__Given instruction__
Render all of the records below as a Markdown table with the columns No. and Line. Put a running row number in No. and the text of each line in Line, and leave out blank lines.

__Input__
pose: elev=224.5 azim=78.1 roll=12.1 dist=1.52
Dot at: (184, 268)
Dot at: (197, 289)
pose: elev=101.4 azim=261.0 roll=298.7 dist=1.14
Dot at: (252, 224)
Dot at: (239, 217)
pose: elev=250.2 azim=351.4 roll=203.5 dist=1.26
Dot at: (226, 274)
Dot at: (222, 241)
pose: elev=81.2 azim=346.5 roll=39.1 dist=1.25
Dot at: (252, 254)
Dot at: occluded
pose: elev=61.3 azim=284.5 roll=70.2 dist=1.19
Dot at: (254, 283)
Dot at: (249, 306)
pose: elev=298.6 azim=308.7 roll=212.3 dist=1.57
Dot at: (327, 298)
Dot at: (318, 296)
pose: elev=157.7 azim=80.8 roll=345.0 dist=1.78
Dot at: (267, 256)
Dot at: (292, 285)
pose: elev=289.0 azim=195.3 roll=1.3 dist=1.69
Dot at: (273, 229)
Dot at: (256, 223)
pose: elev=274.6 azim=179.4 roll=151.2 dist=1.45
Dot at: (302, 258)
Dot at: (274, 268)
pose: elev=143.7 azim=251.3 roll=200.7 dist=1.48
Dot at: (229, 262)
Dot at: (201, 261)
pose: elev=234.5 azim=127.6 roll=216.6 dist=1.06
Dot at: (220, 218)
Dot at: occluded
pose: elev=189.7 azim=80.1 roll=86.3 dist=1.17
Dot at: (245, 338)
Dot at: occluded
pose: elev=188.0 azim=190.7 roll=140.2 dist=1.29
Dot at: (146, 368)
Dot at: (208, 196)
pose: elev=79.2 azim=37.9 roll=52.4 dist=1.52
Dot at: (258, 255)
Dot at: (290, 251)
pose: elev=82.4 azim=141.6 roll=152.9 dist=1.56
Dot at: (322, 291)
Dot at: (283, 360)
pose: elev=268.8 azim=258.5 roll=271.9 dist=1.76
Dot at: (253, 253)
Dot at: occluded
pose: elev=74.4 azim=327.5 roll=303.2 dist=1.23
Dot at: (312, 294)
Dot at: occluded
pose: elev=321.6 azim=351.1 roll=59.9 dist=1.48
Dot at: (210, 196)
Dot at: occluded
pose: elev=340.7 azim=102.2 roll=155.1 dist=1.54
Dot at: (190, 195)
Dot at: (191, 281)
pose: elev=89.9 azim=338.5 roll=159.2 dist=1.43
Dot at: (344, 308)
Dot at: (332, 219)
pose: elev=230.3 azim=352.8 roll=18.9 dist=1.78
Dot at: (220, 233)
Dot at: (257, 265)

__Answer for the task__
| No. | Line |
|---|---|
| 1 | pose: elev=224.5 azim=78.1 roll=12.1 dist=1.52 |
| 2 | Dot at: (184, 268) |
| 3 | Dot at: (197, 289) |
| 4 | pose: elev=101.4 azim=261.0 roll=298.7 dist=1.14 |
| 5 | Dot at: (252, 224) |
| 6 | Dot at: (239, 217) |
| 7 | pose: elev=250.2 azim=351.4 roll=203.5 dist=1.26 |
| 8 | Dot at: (226, 274) |
| 9 | Dot at: (222, 241) |
| 10 | pose: elev=81.2 azim=346.5 roll=39.1 dist=1.25 |
| 11 | Dot at: (252, 254) |
| 12 | Dot at: occluded |
| 13 | pose: elev=61.3 azim=284.5 roll=70.2 dist=1.19 |
| 14 | Dot at: (254, 283) |
| 15 | Dot at: (249, 306) |
| 16 | pose: elev=298.6 azim=308.7 roll=212.3 dist=1.57 |
| 17 | Dot at: (327, 298) |
| 18 | Dot at: (318, 296) |
| 19 | pose: elev=157.7 azim=80.8 roll=345.0 dist=1.78 |
| 20 | Dot at: (267, 256) |
| 21 | Dot at: (292, 285) |
| 22 | pose: elev=289.0 azim=195.3 roll=1.3 dist=1.69 |
| 23 | Dot at: (273, 229) |
| 24 | Dot at: (256, 223) |
| 25 | pose: elev=274.6 azim=179.4 roll=151.2 dist=1.45 |
| 26 | Dot at: (302, 258) |
| 27 | Dot at: (274, 268) |
| 28 | pose: elev=143.7 azim=251.3 roll=200.7 dist=1.48 |
| 29 | Dot at: (229, 262) |
| 30 | Dot at: (201, 261) |
| 31 | pose: elev=234.5 azim=127.6 roll=216.6 dist=1.06 |
| 32 | Dot at: (220, 218) |
| 33 | Dot at: occluded |
| 34 | pose: elev=189.7 azim=80.1 roll=86.3 dist=1.17 |
| 35 | Dot at: (245, 338) |
| 36 | Dot at: occluded |
| 37 | pose: elev=188.0 azim=190.7 roll=140.2 dist=1.29 |
| 38 | Dot at: (146, 368) |
| 39 | Dot at: (208, 196) |
| 40 | pose: elev=79.2 azim=37.9 roll=52.4 dist=1.52 |
| 41 | Dot at: (258, 255) |
| 42 | Dot at: (290, 251) |
| 43 | pose: elev=82.4 azim=141.6 roll=152.9 dist=1.56 |
| 44 | Dot at: (322, 291) |
| 45 | Dot at: (283, 360) |
| 46 | pose: elev=268.8 azim=258.5 roll=271.9 dist=1.76 |
| 47 | Dot at: (253, 253) |
| 48 | Dot at: occluded |
| 49 | pose: elev=74.4 azim=327.5 roll=303.2 dist=1.23 |
| 50 | Dot at: (312, 294) |
| 51 | Dot at: occluded |
| 52 | pose: elev=321.6 azim=351.1 roll=59.9 dist=1.48 |
| 53 | Dot at: (210, 196) |
| 54 | Dot at: occluded |
| 55 | pose: elev=340.7 azim=102.2 roll=155.1 dist=1.54 |
| 56 | Dot at: (190, 195) |
| 57 | Dot at: (191, 281) |
| 58 | pose: elev=89.9 azim=338.5 roll=159.2 dist=1.43 |
| 59 | Dot at: (344, 308) |
| 60 | Dot at: (332, 219) |
| 61 | pose: elev=230.3 azim=352.8 roll=18.9 dist=1.78 |
| 62 | Dot at: (220, 233) |
| 63 | Dot at: (257, 265) |